• [Activity 1]
In the passage on Kondor's mural commissions, which hotel in Kecskemét was the subject of a failed commission effort?
• [Activity 2]
Decide whether each statement agrees with the passage on Kondor's mural commissions: (a) Kondor was invited to the glass window competition for the new hotel in Salgótarján. (b) The jury found Kondor's work for that competition satisfactory. (c) Cultural Affairs and the Art Fund became the supporters of the "decorative" modern murals.

• [Passage to read]
========================================

The last group includes futile efforts by architects to get Kondor commissions for murals. They give information on three possible works. Another for Pécs again (this time with Tibor Csernus), for works for a “men’s hostel” and on the failure of the possibility. The other is about works for Kecskemét’s Aranyhomok Hotel, another failure. The third is about a glass window competition for a new modern hotel to be built in Salgótarján, to which Kondor was also invited, but the jury did not find his work satisfactory in spite of the fact that the officials representing the city’s “party and council” organs, and the powerful head of the county and town, the president of the county committee of the HSWP all were in favour of commissioning him.
Mind you, the architects’ efforts to provide the handful of modern artists with orders for “abstract” works caused headache for the masterminds of controlled art policy, too. On the one hand, they also tried to get rid of the rigidity of the ideologically dogmatic period in line with “who is not against us, is with us”, the motto spreading with political détente, and to give room to these genres qualified as “decoration”. On the other hand, they did not want to give up the figurative works of socialist contents, which the architects wanted to keep away from their modern buildings. A compromise was born: Cultural Affairs and the Art Fund remained supporters of figurative works, and the “decorative” modern murals, mosaics and sculptures were allowed inside the buildings at the cost of the builders.

========================================

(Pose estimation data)
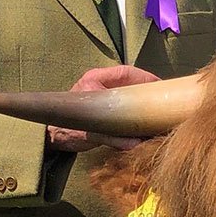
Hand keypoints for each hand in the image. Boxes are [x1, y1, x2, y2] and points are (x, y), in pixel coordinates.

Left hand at [47, 64, 161, 152]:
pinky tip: (144, 112)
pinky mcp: (101, 102)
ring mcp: (100, 91)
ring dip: (142, 95)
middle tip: (164, 97)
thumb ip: (115, 139)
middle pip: (130, 79)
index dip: (146, 78)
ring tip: (158, 104)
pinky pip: (123, 97)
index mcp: (95, 80)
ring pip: (127, 88)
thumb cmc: (67, 131)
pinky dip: (135, 103)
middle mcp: (98, 82)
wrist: (51, 137)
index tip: (161, 86)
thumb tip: (137, 144)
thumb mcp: (92, 135)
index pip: (126, 73)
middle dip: (147, 87)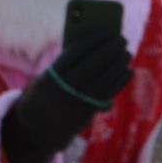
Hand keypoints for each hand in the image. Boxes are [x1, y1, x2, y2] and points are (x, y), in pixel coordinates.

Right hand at [0, 30, 132, 162]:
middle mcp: (65, 90)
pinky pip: (109, 94)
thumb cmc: (42, 96)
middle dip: (110, 49)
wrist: (33, 132)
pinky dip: (120, 81)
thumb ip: (66, 65)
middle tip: (122, 38)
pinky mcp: (88, 113)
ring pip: (105, 80)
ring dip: (119, 64)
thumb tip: (95, 48)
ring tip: (127, 53)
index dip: (92, 41)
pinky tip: (127, 70)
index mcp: (51, 77)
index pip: (75, 54)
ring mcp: (77, 103)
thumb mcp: (46, 78)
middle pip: (93, 65)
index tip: (105, 31)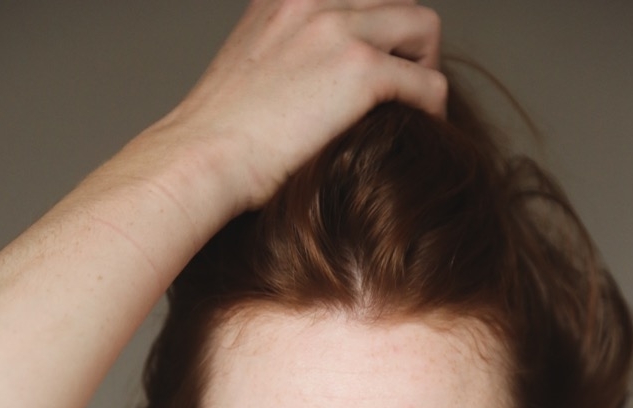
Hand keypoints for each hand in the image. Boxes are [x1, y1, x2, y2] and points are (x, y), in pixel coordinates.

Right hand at [155, 0, 444, 217]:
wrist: (200, 159)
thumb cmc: (217, 137)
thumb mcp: (247, 67)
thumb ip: (284, 52)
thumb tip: (309, 80)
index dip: (377, 24)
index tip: (379, 59)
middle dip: (408, 40)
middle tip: (403, 85)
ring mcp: (340, 31)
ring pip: (423, 27)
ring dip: (425, 66)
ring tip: (413, 106)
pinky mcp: (361, 73)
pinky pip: (427, 82)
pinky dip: (431, 108)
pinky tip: (419, 131)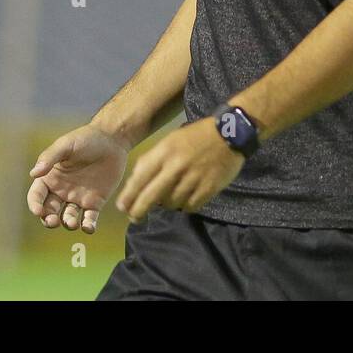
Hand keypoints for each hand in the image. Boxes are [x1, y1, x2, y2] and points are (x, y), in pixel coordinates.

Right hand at [27, 123, 129, 232]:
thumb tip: (33, 174)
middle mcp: (61, 191)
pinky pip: (89, 219)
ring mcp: (78, 198)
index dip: (35, 205)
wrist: (112, 139)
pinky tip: (89, 228)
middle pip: (49, 211)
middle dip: (48, 220)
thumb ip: (50, 158)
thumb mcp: (66, 145)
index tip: (38, 211)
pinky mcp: (95, 202)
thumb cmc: (86, 139)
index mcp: (50, 177)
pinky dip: (88, 226)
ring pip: (68, 218)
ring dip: (68, 223)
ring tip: (72, 222)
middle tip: (53, 221)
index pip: (37, 196)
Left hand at [114, 117, 243, 221]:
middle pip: (152, 196)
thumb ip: (153, 160)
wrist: (230, 133)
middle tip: (135, 218)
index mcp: (165, 151)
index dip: (129, 195)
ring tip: (169, 199)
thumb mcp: (170, 141)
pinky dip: (185, 206)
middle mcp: (176, 166)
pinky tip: (185, 200)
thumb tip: (135, 185)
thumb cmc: (195, 137)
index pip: (140, 178)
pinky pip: (190, 207)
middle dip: (139, 210)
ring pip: (171, 204)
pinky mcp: (209, 188)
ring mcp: (193, 178)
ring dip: (167, 205)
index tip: (122, 207)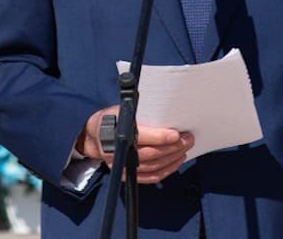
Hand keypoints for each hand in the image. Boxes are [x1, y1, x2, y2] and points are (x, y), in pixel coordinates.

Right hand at [76, 105, 193, 184]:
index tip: (176, 134)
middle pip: (152, 154)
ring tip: (185, 148)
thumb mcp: (120, 108)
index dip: (161, 137)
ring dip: (173, 159)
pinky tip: (176, 161)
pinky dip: (166, 170)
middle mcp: (119, 153)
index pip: (142, 137)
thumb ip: (137, 110)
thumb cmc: (110, 119)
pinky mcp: (127, 175)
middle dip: (173, 147)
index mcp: (117, 133)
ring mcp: (123, 166)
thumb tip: (161, 105)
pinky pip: (151, 177)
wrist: (94, 137)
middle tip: (188, 139)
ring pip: (154, 167)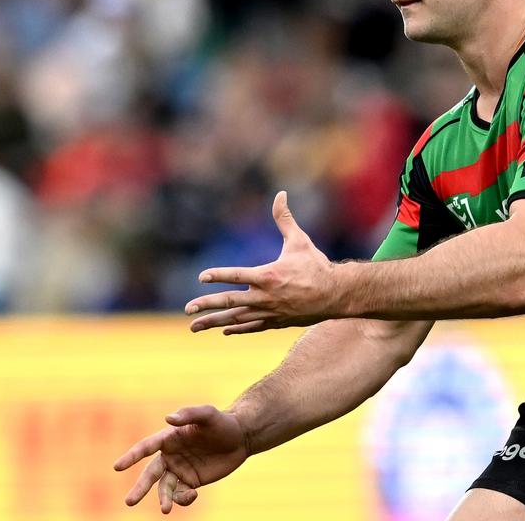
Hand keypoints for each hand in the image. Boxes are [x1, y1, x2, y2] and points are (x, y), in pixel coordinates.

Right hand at [113, 405, 248, 513]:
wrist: (240, 438)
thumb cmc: (222, 422)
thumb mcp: (208, 414)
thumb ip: (189, 414)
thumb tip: (168, 419)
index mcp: (169, 438)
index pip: (146, 447)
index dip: (132, 456)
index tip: (118, 466)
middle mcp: (171, 455)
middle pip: (150, 474)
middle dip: (140, 488)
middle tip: (129, 502)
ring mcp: (180, 470)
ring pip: (164, 488)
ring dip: (163, 499)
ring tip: (166, 509)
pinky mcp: (191, 482)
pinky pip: (182, 494)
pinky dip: (184, 499)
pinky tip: (193, 495)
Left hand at [188, 191, 339, 333]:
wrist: (336, 295)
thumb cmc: (316, 266)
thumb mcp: (299, 240)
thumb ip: (284, 219)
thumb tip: (280, 194)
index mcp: (269, 275)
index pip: (237, 275)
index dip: (218, 275)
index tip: (201, 276)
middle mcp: (266, 297)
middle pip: (230, 301)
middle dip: (206, 305)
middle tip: (188, 309)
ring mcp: (270, 312)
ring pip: (236, 318)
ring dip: (214, 322)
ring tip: (194, 327)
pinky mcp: (276, 322)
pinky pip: (251, 327)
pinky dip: (236, 328)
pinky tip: (223, 330)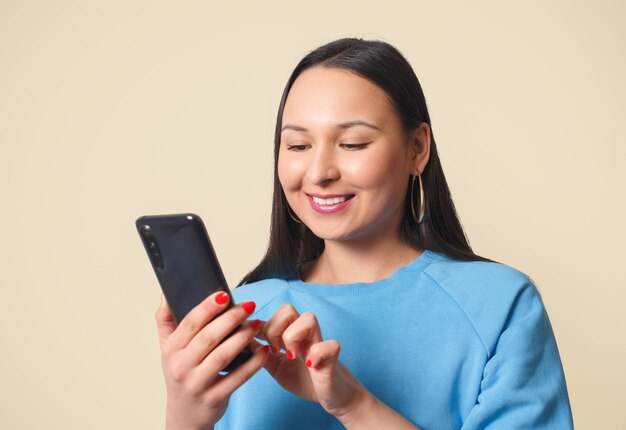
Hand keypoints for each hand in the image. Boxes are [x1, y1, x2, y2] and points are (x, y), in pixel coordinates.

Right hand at [155, 292, 269, 428]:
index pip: (190, 323)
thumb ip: (166, 319)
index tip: (224, 294)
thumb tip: (167, 293)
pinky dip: (253, 364)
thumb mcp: (167, 348)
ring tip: (256, 324)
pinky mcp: (214, 398)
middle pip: (208, 337)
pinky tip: (263, 350)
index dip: (207, 307)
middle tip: (248, 306)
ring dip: (242, 337)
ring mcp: (197, 384)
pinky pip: (237, 378)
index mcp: (171, 350)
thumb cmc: (181, 373)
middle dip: (231, 318)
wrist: (184, 414)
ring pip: (223, 356)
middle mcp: (181, 367)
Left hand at [256, 304, 365, 418]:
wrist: (331, 396)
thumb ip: (260, 352)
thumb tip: (240, 339)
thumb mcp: (275, 366)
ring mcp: (319, 342)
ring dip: (293, 337)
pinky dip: (315, 355)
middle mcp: (305, 334)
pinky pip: (327, 345)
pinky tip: (310, 366)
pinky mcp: (332, 355)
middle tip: (276, 350)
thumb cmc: (305, 379)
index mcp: (291, 334)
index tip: (258, 341)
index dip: (262, 325)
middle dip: (275, 329)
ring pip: (308, 318)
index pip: (274, 314)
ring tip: (291, 356)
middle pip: (288, 309)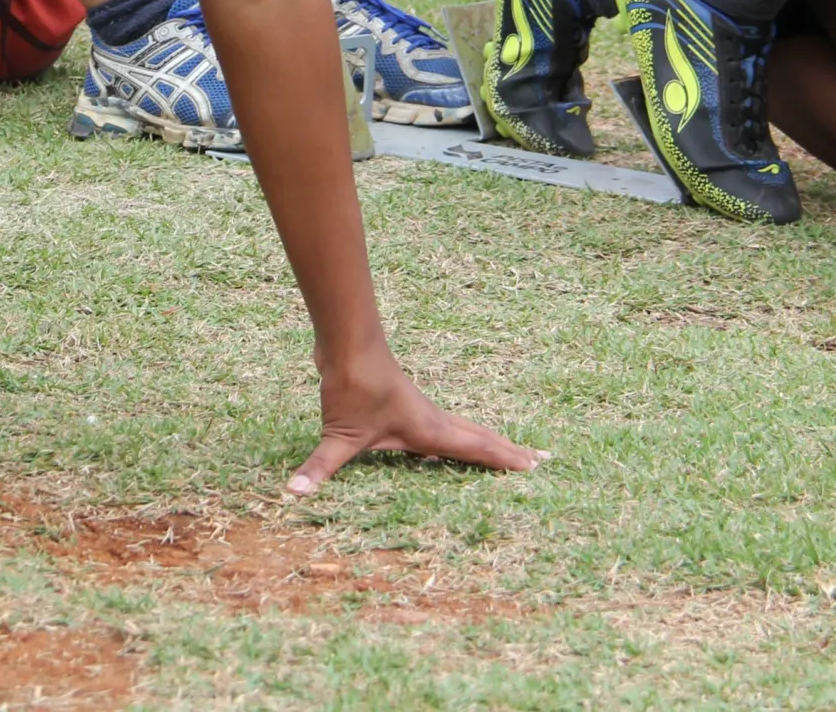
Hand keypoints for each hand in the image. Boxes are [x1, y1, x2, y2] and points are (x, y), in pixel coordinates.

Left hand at [288, 349, 547, 496]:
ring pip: (465, 429)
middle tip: (541, 461)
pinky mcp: (408, 403)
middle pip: (479, 437)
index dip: (501, 460)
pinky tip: (456, 441)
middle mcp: (431, 420)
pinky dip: (465, 434)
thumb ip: (320, 467)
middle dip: (508, 451)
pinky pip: (447, 424)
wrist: (347, 342)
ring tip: (514, 451)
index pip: (473, 449)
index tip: (533, 467)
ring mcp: (421, 410)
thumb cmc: (350, 385)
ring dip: (490, 441)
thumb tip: (294, 493)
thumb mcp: (337, 434)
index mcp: (426, 429)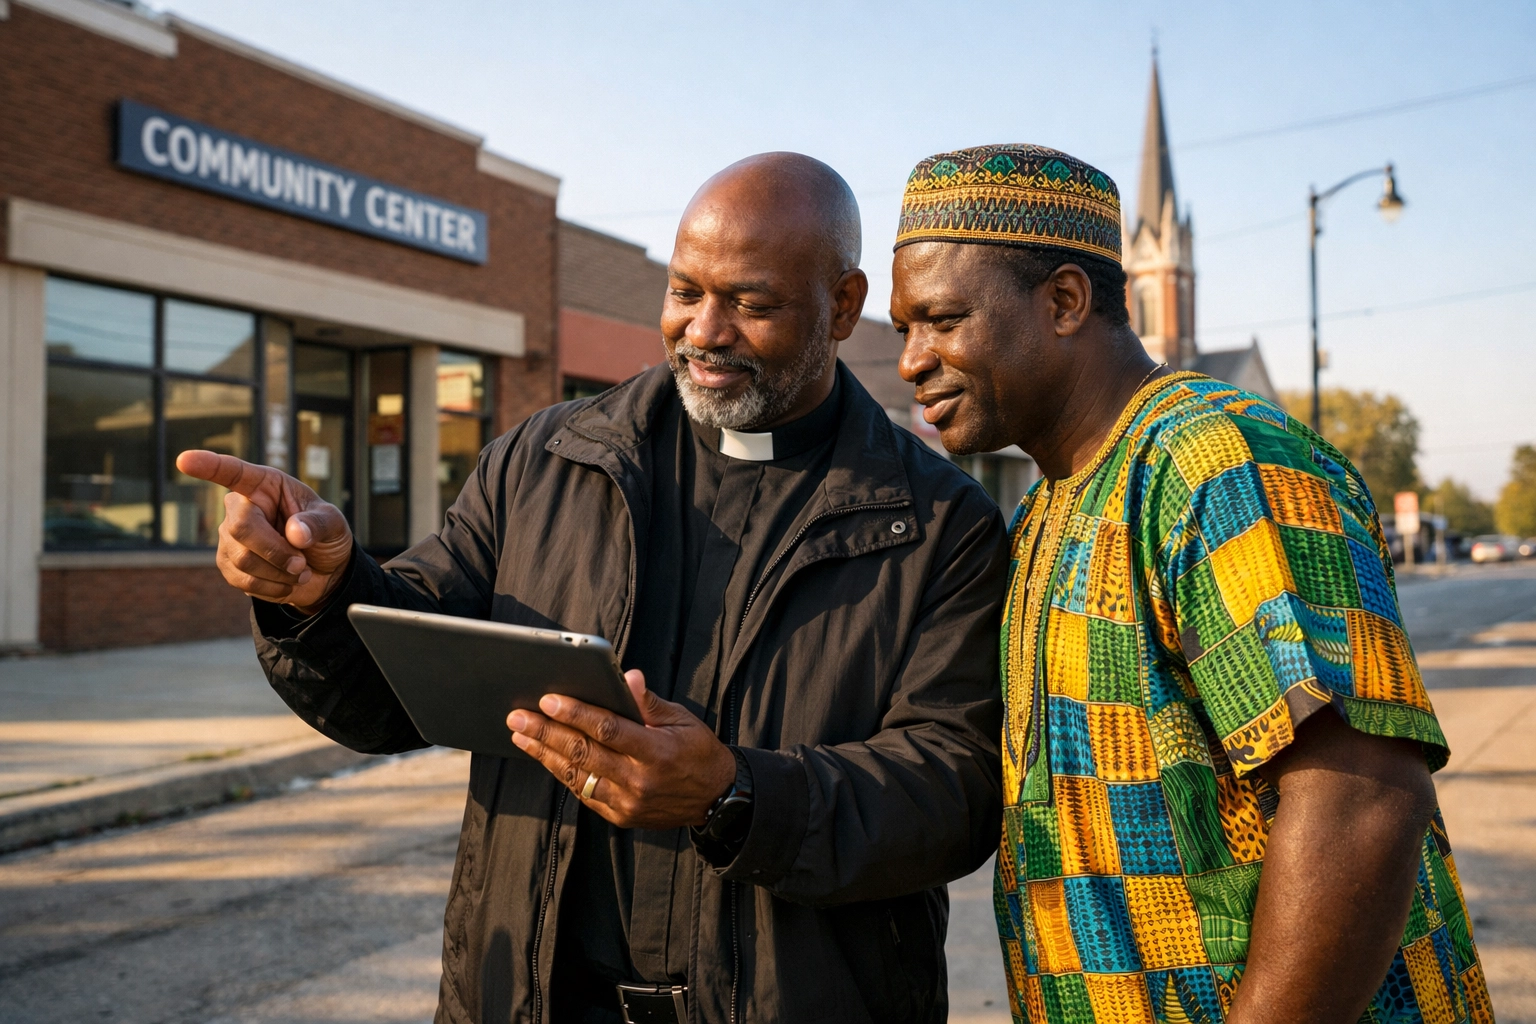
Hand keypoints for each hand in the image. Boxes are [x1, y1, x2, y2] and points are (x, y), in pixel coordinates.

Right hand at [175, 450, 353, 612]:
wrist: (325, 571)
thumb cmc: (326, 535)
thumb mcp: (334, 523)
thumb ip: (318, 523)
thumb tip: (295, 533)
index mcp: (265, 485)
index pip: (233, 472)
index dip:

========================================

• [Written response 1]
The Aranyhomok Hotel.

• [Written response 2]
(a) Yes: "to which Kondor was also invited"
(b) No: "the jury did not find his work satisfactory"
(c) No: "Cultural Affairs and the Art Fund remained supporters of figurative works"